Determine how many lines in the rows below contain the string "Cyperus", treating uppercase and lowercase letters as distinct. Reply with the number alone.
(begin)
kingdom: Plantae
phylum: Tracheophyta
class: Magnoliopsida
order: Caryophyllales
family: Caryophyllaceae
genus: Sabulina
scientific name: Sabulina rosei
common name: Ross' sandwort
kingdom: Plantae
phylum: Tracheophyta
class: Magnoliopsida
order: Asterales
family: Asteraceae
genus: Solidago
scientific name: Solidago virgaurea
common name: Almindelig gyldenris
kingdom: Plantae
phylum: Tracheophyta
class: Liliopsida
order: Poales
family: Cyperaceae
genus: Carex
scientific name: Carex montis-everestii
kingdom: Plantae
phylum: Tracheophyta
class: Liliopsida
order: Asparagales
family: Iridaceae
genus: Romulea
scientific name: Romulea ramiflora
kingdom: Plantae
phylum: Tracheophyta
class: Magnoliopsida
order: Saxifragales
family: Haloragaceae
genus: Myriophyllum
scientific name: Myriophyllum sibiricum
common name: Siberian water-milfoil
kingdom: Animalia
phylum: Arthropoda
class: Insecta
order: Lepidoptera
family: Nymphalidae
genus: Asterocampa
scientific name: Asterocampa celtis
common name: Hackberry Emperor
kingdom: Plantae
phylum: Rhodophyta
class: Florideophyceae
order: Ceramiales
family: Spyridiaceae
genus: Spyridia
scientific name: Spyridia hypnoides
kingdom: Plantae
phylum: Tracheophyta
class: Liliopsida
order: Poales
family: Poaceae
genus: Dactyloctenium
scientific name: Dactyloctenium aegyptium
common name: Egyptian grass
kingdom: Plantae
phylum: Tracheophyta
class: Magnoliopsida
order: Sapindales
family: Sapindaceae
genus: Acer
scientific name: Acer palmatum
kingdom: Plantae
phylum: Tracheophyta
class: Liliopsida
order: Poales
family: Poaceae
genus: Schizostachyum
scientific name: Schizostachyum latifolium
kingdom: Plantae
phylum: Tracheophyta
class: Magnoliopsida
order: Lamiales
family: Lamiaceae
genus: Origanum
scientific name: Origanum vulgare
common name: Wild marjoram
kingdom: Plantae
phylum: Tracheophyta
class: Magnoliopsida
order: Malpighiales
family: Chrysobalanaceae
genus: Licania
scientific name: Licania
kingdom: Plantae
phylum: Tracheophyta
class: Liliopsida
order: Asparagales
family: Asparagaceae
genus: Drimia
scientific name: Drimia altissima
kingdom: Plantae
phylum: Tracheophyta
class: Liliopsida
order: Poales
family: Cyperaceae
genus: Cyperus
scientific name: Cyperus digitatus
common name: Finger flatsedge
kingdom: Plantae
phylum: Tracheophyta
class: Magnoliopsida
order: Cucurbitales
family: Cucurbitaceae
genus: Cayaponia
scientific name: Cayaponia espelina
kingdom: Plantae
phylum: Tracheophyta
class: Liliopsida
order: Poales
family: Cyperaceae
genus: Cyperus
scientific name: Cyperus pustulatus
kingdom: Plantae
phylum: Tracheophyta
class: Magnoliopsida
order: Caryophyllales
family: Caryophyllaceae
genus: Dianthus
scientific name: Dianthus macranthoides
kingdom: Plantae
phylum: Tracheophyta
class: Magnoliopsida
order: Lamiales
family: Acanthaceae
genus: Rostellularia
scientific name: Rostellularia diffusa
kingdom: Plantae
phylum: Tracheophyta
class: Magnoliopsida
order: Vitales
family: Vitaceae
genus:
(end)
[Answer for the task]: 4